Give your AI agent a "coherent" memory, not just "fragmented" retrieval.

Python 3.11+ License: MIT

Traditional RAG (Retrieval-Augmented Generation) systems retrieve text fragments. Ontomem maintains structured entities using Pydantic schemas and intelligent merging algorithms. It automatically consolidates fragmented observations into complete knowledge graph nodes.

It doesn't just store data—it continuously "digests" and "organizes" it.


✨ Why Ontomem?

🧩 Schema-First & Type-Safe

Built on Pydantic. All memories are strongly-typed objects. Say goodbye to {"unknown": "dict"} hell and embrace IDE autocomplete and type checking.

🔄 Auto-Consolidation

When you insert different pieces of information about the same entity (same ID) multiple times, Ontomem doesn't create duplicates. It intelligently merges them into a Golden Record using configurable strategies (field overrides, list merging, or LLM-powered intelligent fusion).

🔍 Hybrid Search

  • Key-Value Lookup: O(1) exact entity access
  • Vector Search: Built-in FAISS indexing for semantic similarity search, automatically synced

💾 Stateful & Persistent

Save your complete memory state (structured data + vector indices) to disk and restore it in seconds on next startup.


🚀 Quick Start: Building a "Self-Improving" Experience Library

Imagine an AI coding agent that debugs issues. Without memory, it repeats the same trial-and-error process every time. With Ontomem, it builds a persistent "Debugging Playbook" that evolves with each new problem encountered.

1. Define Your Experience Schema

from pydantic import BaseModel
from typing import List, Optional

class BugFixExperience(BaseModel):
    """A living record of debugging knowledge."""
    error_signature: str            # Key: e.g., "ModuleNotFoundError: pandas"
    root_causes: List[str]          # Different reasons this error can occur
    solutions: List[str]            # Multiple working solutions discovered
    prevention_tips: str            # Synthesized understanding of how to avoid it
    last_updated: Optional[str] = None

2. Initialize with LLM-Powered Merging

We use the LLM.BALANCED strategy so Ontomem doesn't just list solutions—it synthesizes them into coherent, actionable guidance.

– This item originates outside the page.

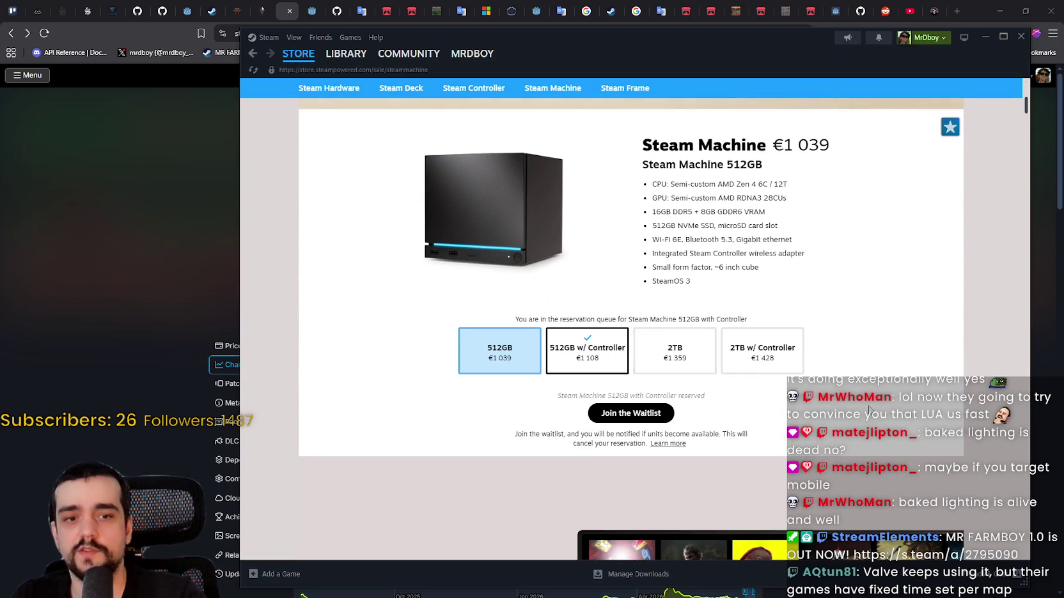
scroll(647, 371, "up", 3)
left_click_drag(652, 360, 786, 451)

from ontomem import OMem, MergeStrategy
from langchain_openai import ChatOpenAI, OpenAIEmbeddings

experience_memory = OMem(
    memory_schema=BugFixExperience,
    key_extractor=lambda x: x.error_signature,
    llm_client=ChatOpenAI(model="gpt-4o"),
    embedder=OpenAIEmbeddings(),
    merge_strategy=MergeStrategy.LLM.BALANCED
)

3. The Agent Learns Over Time

Day 1: The First Encounter

The agent encounters ModuleNotFoundError for pandas and fixes it with pip install.

# Experience 1: Initial observation
experience_memory.add(BugFixExperience(
    error_signature="ModuleNotFoundError: No module named 'pandas'",
    root_causes=["Missing library in environment"],
    solutions=["Run: pip install pandas"],
    prevention_tips="Always check requirements.txt before running code."
))

Day 2: New Context, Different Fix

The agent encounters the same error in a Docker container where pip fails, but apt-get install python3-pandas works.

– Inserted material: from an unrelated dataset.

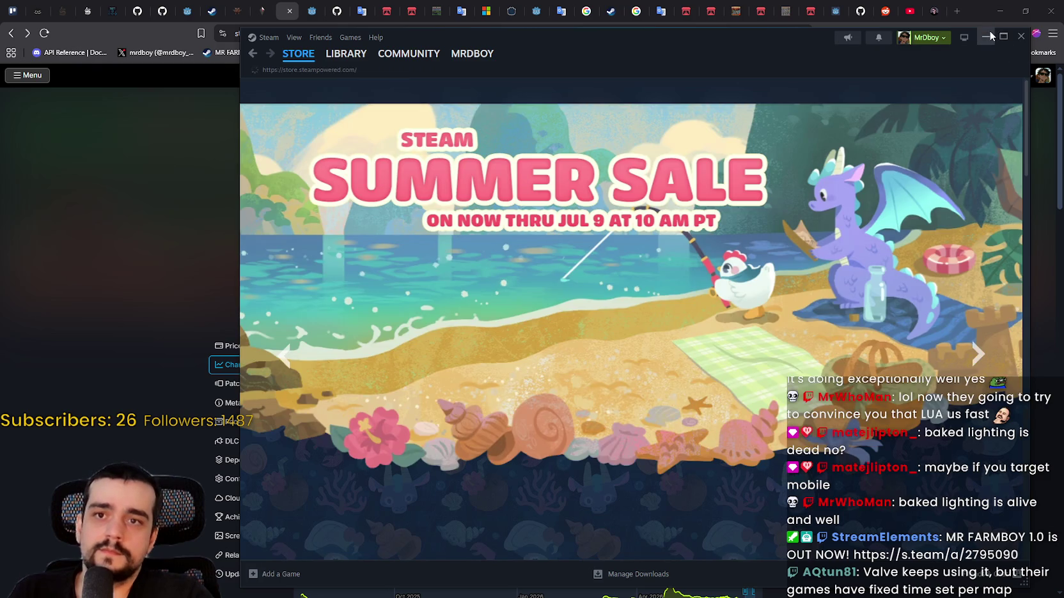
left_click(990, 36)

# Experience 2: Different context, same error
experience_memory.add(BugFixExperience(
    error_signature="ModuleNotFoundError: No module named 'pandas'",
    root_causes=["Package not in system Python", "Binary incompatibility with pip"],
    solutions=["Run: apt-get install python3-pandas", "Use system package manager in containers"],
    prevention_tips="In containerized environments, prefer system packages for compiled dependencies."
))

Day 3: Agent Seeks Wisdom

When a new agent instance encounters the same error, it queries the evolved knowledge base:

# Retrieve consolidated wisdom
guidance = experience_memory.get("ModuleNotFoundError: No module named 'pandas'")

print("Root Causes:")
for cause in guidance.root_causes:
    print(f"  - {cause}")
# Output:
#   - Missing library in environment
#   - Package not in system Python
#   - Binary incompatibility with pip

print("\nSolutions:")
for i, solution in enumerate(guidance.solutions, 1):
    print(f"  {i}. {solution}")
# Output:
#   1. Run: pip install pandas (standard approach)
#   2. Run: apt-get install python3-pandas (for system Python)
#   3. Use system package manager in containers

print("\nPrevention Tips:")
print(guidance.prevention_tips)
# Output: "Check requirements.txt before running code. 
#         In containers, prefer system packages for compiled dependencies.
#         Consider using virtual environments to isolate dependencies."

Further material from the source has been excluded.